Le soldat Blanquer

C’était jusqu’à un passé récent le fleuron de la Macronie, l’employé du mois du quinquennat, promu par la femme du président et adoubé par lui, quand, patatras ! voilà qu’il s’est égaré et pendant quelques heures, restés sans nouvelles de lui, ses collègues et supérieurs ont pris le relai sans ménagements. Ce n’est que tout récemment que le porte-parole du gouvernement s’est avisé qu’il fallait sauver le soldat Blanquer, et s’est fendu d’un soutien qui ne trompera personne. À 3 mois d’une échéance électorale majeure, le président, quoi qu’il en pense dans le secret de sa réflexion personnelle, ne peut pas décemment lâcher en rase campagne un de ses fidèles.

Ceux qui demandent la démission du ministre de l’Éducation en seront donc pour leurs frais, si tant est qu’ils aient cru un seul instant qu’Emmanuel Macron pourrait sacrifier ce pion au risque de perdre la partie. Pour la plus grande part, le mal est déjà fait avec cette grève qui promet d’être massive et qui démontre l’exaspération des enseignants devant l’impéritie de leur hiérarchie, mais aussi le ras-le-bol des parents confrontés à des directives incompréhensibles et inapplicables. Le plus grand titre de gloire de Jean-Michel Blanquer c’est d’avoir maintenu les écoles ouvertes contre vents et marées, sans se préoccuper des conséquences sanitaires ni se soucier du bien-être des principaux intéressés, les enfants, ainsi que des adultes composant la communauté éducative. Pour paraphraser Alfred de Musset, il faut qu’une école soit ouverte ou fermée. L’entre-deux, ou le « en même temps » trouvent ici leurs limites. Laisser la porte entr’ouverte ou entrebâillée est le meilleur moyen de cumuler les inconvénients des deux systèmes, voire d’attraper un rhume.

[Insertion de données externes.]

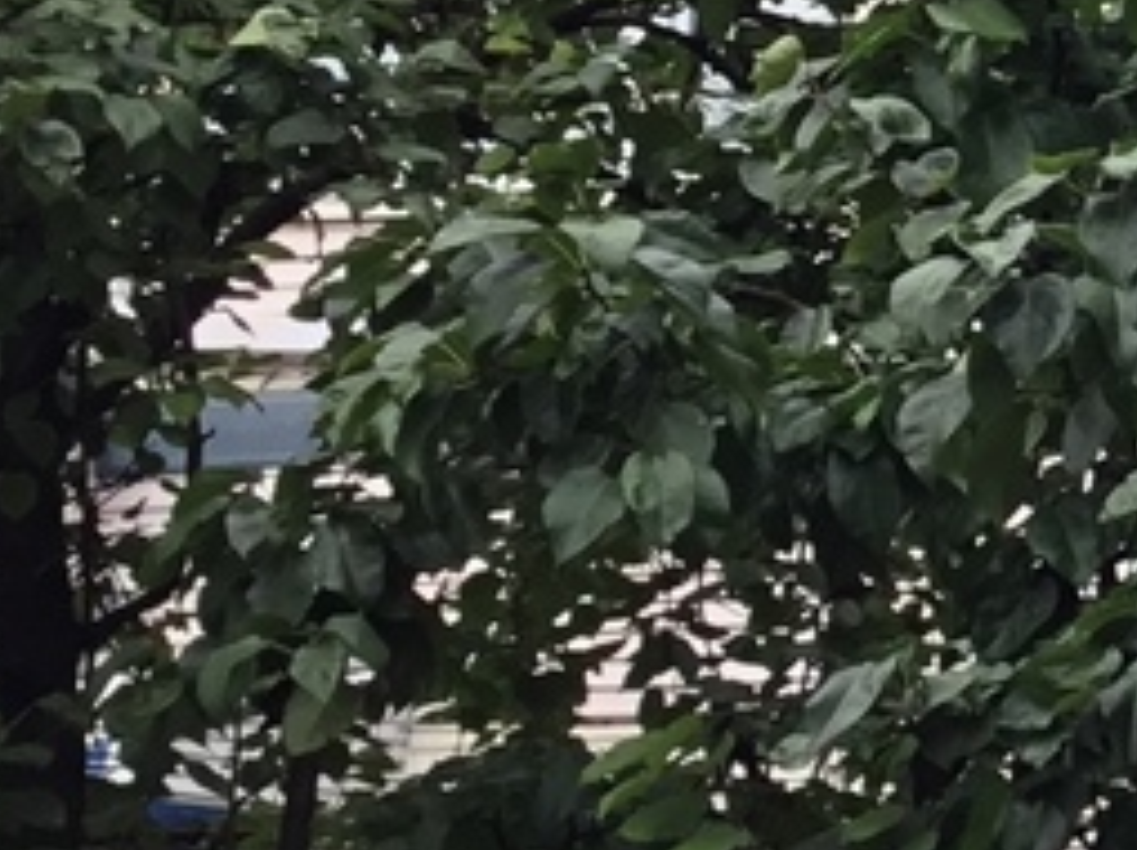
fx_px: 5775
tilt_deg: +11.7
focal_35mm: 176
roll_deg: -0.5
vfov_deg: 8.4
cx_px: 2475
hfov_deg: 10.2
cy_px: 210
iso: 25
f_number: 2.4
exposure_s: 1/237
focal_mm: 3.3
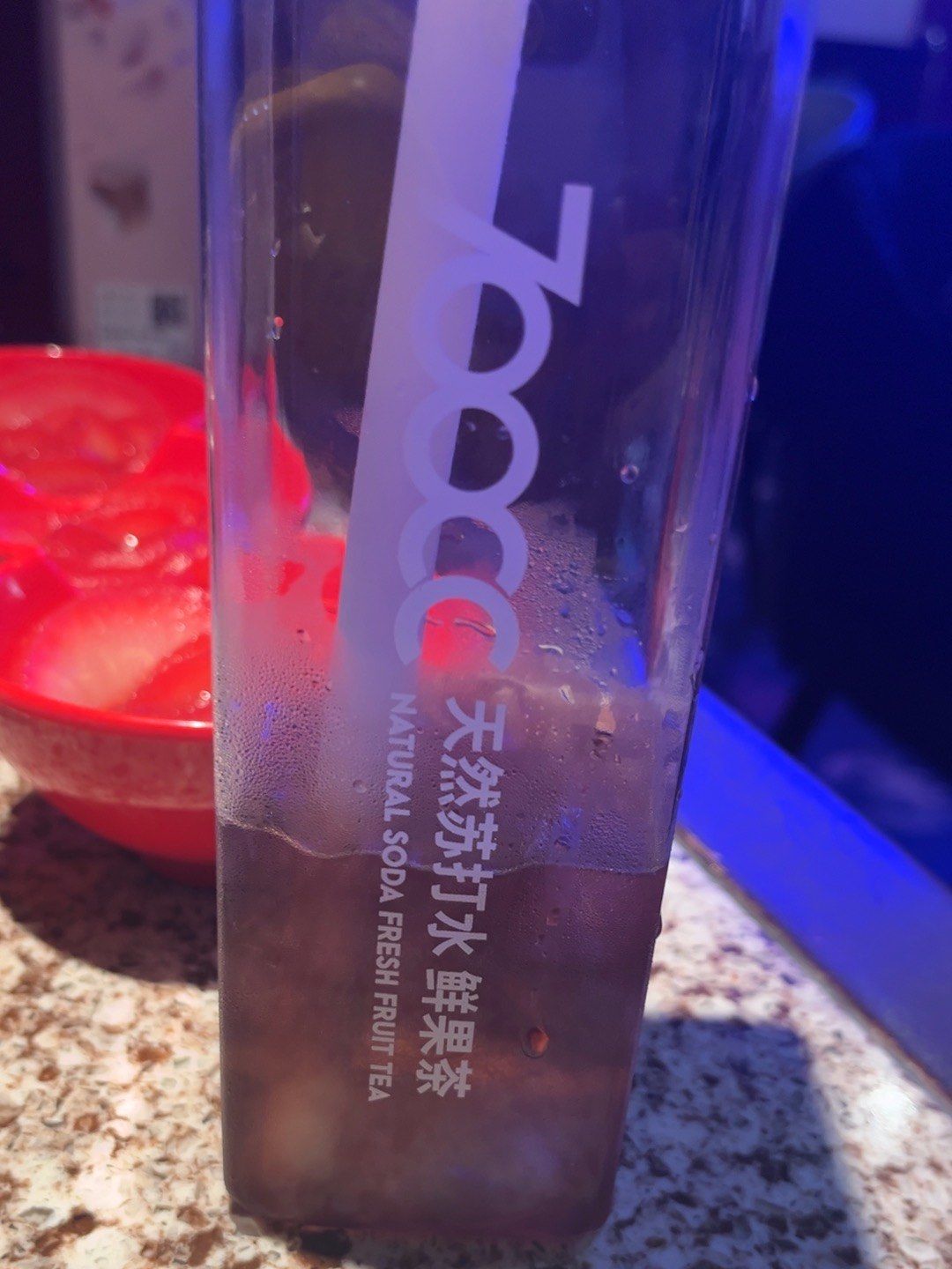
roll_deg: -4.9
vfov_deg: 65.3
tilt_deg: -30.6
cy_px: 634
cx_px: 476
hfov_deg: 51.4
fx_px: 990
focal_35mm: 27
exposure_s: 1/50
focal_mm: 5.1
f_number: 1.6
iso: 125
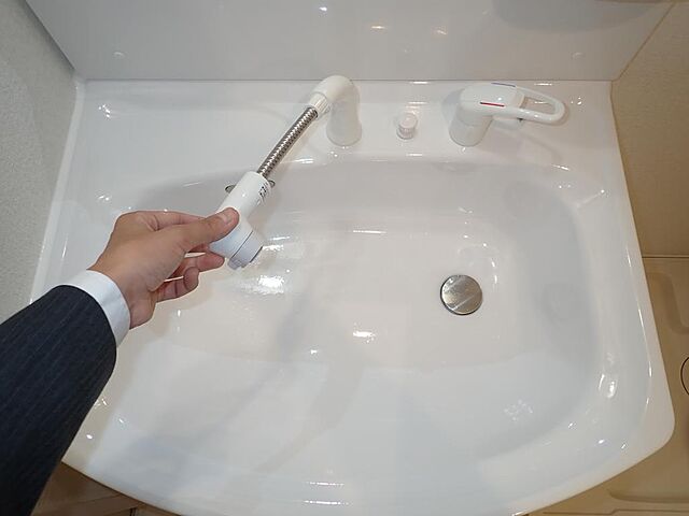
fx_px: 498
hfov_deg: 69.4
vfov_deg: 54.9
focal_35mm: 25
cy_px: 258
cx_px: 344
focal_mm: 4.5
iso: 100
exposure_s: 1/60
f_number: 2
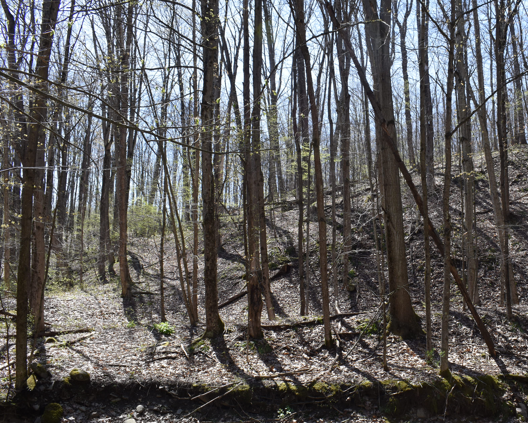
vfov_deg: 37.3
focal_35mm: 40
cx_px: 346
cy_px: 229
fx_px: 625
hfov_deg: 45.2
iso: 280
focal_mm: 20
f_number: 8
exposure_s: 1/250
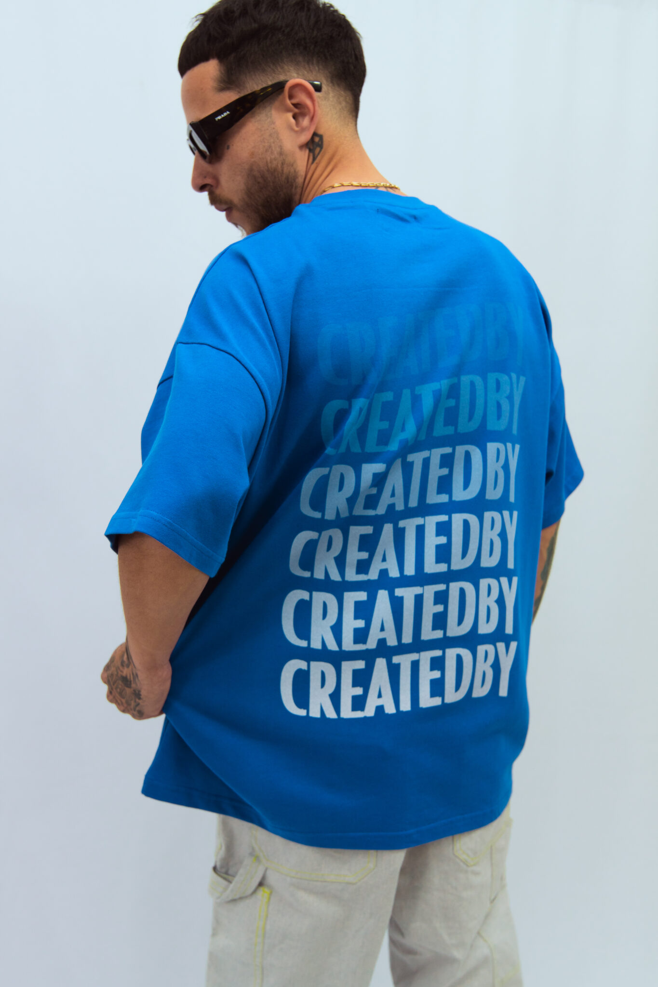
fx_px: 905
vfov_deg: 57.2
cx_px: 329
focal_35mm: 33
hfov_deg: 40.0
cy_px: 494
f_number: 3.5
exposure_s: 1/125
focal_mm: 22
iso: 250
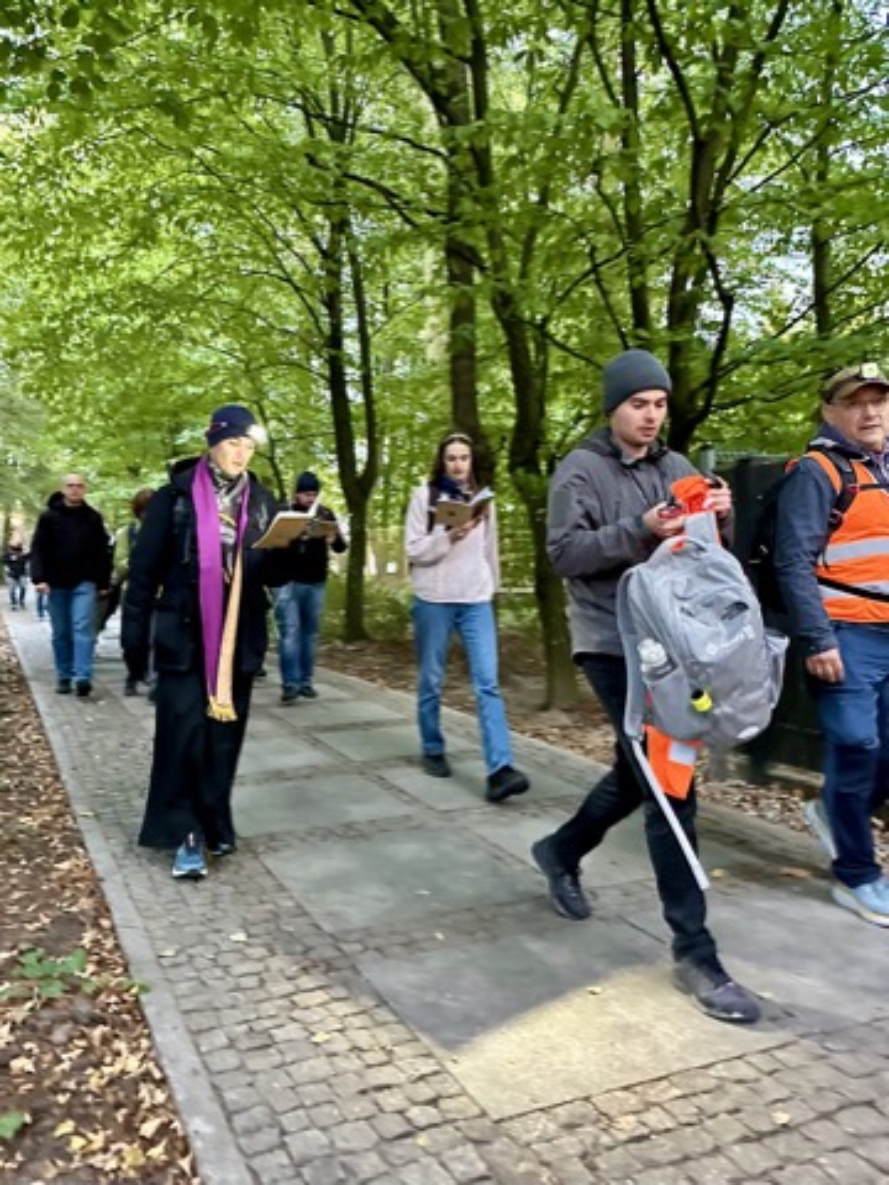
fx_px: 822
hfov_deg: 56.8
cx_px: 444
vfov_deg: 71.6
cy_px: 592
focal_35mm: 24
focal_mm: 6.86
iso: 1000
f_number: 1.78
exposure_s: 1/40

Jean-Michel Blanquer n’a pas tort de se plaindre du manque de solidarité de son collègue de la Santé, qui se la joue perso dans l’espoir d’une promotion dans un futur nouveau quinquennat, mais il a fait lui-même le lit de son impopularité dans le milieu enseignant. Qu’avait-il besoin de participer à un colloque parfaitement inutile sur la prétendue place prépondérante de l’islamogauchisme, une notion fabriquée de toutes pièces pour discréditer l’université française qui serait noyautée par les tenants du wokisme, de la « cancel culture » et de l’écriture inclusive ? Quant aux protocoles sanitaires, il est visible qu’il n’y connait rien, obnubilé par le mantra qu’on lui a imposé de garder les écoles ouvertes quoi qu’il en coûte, et jusqu’au dernier enseignant valide. Car ce qui a changé avec ce variant omicron, c’est sa contagiosité galopante, dont on ne sait pas jusqu’où elle peut aller. Les enfants resteront peut-être présents, mais à quel prix ? Et pour quels apprentissages ? Le président Macron a été contraint de reconnaître « qu’il n’existe pas de système parfait ». Merci pour l’euphémisme, on avait remarqué. Le système éducatif, comme celui de l’hôpital, pourra-t-il tenir encore longtemps sur ses béquilles ? Une élection peut se gagner ou se perdre pour moins que cela.